Exactly the lines starting at the line containing "thumb mcp: (201, 1022)" and ending at the line containing "pinky pip: (99, 85)" are to be written out from the listing below, both included.
===
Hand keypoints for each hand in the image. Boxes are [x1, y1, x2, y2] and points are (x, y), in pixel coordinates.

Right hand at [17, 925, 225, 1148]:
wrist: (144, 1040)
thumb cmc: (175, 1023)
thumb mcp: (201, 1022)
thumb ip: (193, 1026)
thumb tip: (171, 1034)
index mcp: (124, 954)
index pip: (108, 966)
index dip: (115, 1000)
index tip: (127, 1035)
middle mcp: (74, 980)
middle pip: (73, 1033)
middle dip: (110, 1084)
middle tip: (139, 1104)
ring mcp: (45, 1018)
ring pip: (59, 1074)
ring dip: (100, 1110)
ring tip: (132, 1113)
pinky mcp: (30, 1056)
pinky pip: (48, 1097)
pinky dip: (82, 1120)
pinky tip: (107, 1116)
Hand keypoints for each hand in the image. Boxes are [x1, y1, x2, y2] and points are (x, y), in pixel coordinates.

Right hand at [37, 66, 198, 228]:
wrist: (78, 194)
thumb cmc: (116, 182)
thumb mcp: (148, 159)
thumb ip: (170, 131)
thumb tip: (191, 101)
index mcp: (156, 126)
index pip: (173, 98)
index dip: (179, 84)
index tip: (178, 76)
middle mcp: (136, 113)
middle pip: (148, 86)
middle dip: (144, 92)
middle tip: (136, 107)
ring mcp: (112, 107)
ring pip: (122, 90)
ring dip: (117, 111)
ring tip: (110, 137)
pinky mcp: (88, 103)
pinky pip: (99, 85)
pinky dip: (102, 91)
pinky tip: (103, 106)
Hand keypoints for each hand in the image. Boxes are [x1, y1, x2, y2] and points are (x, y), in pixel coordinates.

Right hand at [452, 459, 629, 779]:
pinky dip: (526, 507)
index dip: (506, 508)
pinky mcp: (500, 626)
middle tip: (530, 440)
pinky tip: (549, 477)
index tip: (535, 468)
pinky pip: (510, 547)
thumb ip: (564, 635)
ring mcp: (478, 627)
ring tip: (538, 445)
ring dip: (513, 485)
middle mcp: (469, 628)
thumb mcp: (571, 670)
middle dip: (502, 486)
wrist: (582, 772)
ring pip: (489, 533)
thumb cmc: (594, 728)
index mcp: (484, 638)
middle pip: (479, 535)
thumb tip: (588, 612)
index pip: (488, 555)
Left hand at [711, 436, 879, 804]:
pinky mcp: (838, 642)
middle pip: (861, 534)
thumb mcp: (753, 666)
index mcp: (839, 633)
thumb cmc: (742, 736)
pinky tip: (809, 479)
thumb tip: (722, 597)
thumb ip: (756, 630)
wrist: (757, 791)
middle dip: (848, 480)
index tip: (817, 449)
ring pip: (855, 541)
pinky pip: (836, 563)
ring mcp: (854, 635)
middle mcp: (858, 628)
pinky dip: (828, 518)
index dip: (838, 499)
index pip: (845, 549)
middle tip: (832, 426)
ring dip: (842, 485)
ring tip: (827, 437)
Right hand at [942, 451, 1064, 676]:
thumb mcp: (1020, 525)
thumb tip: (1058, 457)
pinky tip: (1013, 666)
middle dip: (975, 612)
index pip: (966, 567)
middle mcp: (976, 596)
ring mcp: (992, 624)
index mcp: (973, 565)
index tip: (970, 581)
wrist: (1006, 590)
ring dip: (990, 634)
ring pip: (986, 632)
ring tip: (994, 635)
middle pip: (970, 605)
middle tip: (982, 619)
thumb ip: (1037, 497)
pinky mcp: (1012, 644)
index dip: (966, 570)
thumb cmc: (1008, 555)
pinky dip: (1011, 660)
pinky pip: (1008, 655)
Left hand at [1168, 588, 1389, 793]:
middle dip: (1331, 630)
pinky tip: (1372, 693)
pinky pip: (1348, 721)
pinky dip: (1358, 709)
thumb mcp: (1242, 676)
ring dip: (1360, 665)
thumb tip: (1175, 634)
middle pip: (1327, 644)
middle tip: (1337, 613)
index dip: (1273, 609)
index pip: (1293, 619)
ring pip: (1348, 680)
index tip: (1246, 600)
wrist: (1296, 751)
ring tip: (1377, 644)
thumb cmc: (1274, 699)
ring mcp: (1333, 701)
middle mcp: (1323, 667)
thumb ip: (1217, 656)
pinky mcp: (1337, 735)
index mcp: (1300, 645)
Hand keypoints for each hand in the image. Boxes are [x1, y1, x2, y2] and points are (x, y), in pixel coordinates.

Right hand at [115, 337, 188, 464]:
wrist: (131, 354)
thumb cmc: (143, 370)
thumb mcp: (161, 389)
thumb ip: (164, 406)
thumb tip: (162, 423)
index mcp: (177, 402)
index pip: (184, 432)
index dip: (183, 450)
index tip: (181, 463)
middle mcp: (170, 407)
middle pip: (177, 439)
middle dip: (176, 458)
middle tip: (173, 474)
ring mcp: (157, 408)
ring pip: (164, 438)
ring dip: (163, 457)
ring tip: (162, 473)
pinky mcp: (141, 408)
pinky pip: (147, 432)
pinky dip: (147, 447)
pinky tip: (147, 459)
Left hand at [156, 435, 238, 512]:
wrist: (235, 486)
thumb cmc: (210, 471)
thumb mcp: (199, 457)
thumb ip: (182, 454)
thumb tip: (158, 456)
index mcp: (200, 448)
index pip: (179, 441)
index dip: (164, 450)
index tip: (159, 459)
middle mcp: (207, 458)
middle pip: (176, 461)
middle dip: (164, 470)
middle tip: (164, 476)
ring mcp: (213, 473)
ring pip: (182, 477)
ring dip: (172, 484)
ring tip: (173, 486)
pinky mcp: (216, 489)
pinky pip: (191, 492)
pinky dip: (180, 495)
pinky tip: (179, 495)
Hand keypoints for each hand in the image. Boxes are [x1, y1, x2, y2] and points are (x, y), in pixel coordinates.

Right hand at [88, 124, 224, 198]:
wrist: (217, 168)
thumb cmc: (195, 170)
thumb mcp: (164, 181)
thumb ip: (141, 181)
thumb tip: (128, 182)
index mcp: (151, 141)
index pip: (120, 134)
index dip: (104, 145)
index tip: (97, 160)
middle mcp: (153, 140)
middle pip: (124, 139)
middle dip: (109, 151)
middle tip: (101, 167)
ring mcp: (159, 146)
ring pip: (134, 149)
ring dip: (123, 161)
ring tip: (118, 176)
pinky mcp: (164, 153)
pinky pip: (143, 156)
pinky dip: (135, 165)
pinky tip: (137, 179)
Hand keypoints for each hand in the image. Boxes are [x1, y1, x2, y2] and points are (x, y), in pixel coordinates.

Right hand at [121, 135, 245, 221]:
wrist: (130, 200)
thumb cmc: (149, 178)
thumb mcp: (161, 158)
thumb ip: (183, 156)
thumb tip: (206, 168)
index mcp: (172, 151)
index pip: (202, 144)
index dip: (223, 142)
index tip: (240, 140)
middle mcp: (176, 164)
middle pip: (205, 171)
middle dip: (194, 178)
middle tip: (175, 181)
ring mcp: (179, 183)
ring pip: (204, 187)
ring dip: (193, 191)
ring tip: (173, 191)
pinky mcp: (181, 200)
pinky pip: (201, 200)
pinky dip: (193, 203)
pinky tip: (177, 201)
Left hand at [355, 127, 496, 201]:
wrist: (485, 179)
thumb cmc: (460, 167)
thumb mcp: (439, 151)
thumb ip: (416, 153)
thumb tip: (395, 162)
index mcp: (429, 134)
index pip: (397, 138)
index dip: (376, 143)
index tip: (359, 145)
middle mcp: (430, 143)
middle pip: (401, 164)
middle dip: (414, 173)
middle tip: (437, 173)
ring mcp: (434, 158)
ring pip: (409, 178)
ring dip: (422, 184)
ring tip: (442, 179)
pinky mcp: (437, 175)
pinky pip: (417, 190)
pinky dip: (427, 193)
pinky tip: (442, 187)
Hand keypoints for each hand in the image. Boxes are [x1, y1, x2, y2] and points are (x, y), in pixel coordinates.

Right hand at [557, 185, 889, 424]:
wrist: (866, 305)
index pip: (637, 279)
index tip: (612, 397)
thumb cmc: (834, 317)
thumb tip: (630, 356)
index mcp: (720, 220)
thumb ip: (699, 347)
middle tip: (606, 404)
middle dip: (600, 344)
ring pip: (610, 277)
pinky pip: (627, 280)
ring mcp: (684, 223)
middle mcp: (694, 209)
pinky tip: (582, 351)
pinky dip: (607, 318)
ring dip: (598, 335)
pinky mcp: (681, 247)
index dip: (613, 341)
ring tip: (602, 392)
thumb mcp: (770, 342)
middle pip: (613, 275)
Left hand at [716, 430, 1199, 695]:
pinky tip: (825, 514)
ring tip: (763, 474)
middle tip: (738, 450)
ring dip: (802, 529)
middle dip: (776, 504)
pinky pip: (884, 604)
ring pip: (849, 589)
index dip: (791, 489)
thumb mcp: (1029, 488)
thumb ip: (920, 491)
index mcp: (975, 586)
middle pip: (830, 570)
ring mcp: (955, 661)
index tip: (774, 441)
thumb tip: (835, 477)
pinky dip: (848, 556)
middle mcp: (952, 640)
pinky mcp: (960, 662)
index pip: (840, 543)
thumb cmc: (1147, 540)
===
- Answer for the task -
thumb mcp: (201, 1022)
thumb ip: (193, 1026)
thumb tip: (171, 1034)
index mcp: (124, 954)
index pip: (108, 966)
index dip: (115, 1000)
index tip: (127, 1035)
middle mcp: (74, 980)
middle pip: (73, 1033)
middle dip: (110, 1084)
middle tip: (139, 1104)
ring mcp: (45, 1018)
ring pip: (59, 1074)
ring dip: (100, 1110)
ring tip: (132, 1113)
pinky mcp: (30, 1056)
pinky pip: (48, 1097)
pinky dip: (82, 1120)
pinky tip: (107, 1116)
Hand keypoints for each hand in the image. Boxes are [x1, y1, x2, y2] and points are (x, y), in pixel coordinates.

Right hand at [37, 66, 198, 228]:
wrist: (78, 194)
thumb cmc: (116, 182)
thumb mcp: (148, 159)
thumb ip: (170, 131)
thumb tip: (191, 101)
index mcp: (156, 126)
index pip: (173, 98)
index dip: (179, 84)
index tip: (178, 76)
middle mcp: (136, 113)
middle pip: (148, 86)
middle dip: (144, 92)
middle tip: (136, 107)
ring mcp: (112, 107)
ring pip: (122, 90)
ring dip: (117, 111)
ring tip: (110, 137)
pinky mcp: (88, 103)
pinky pip: (99, 85)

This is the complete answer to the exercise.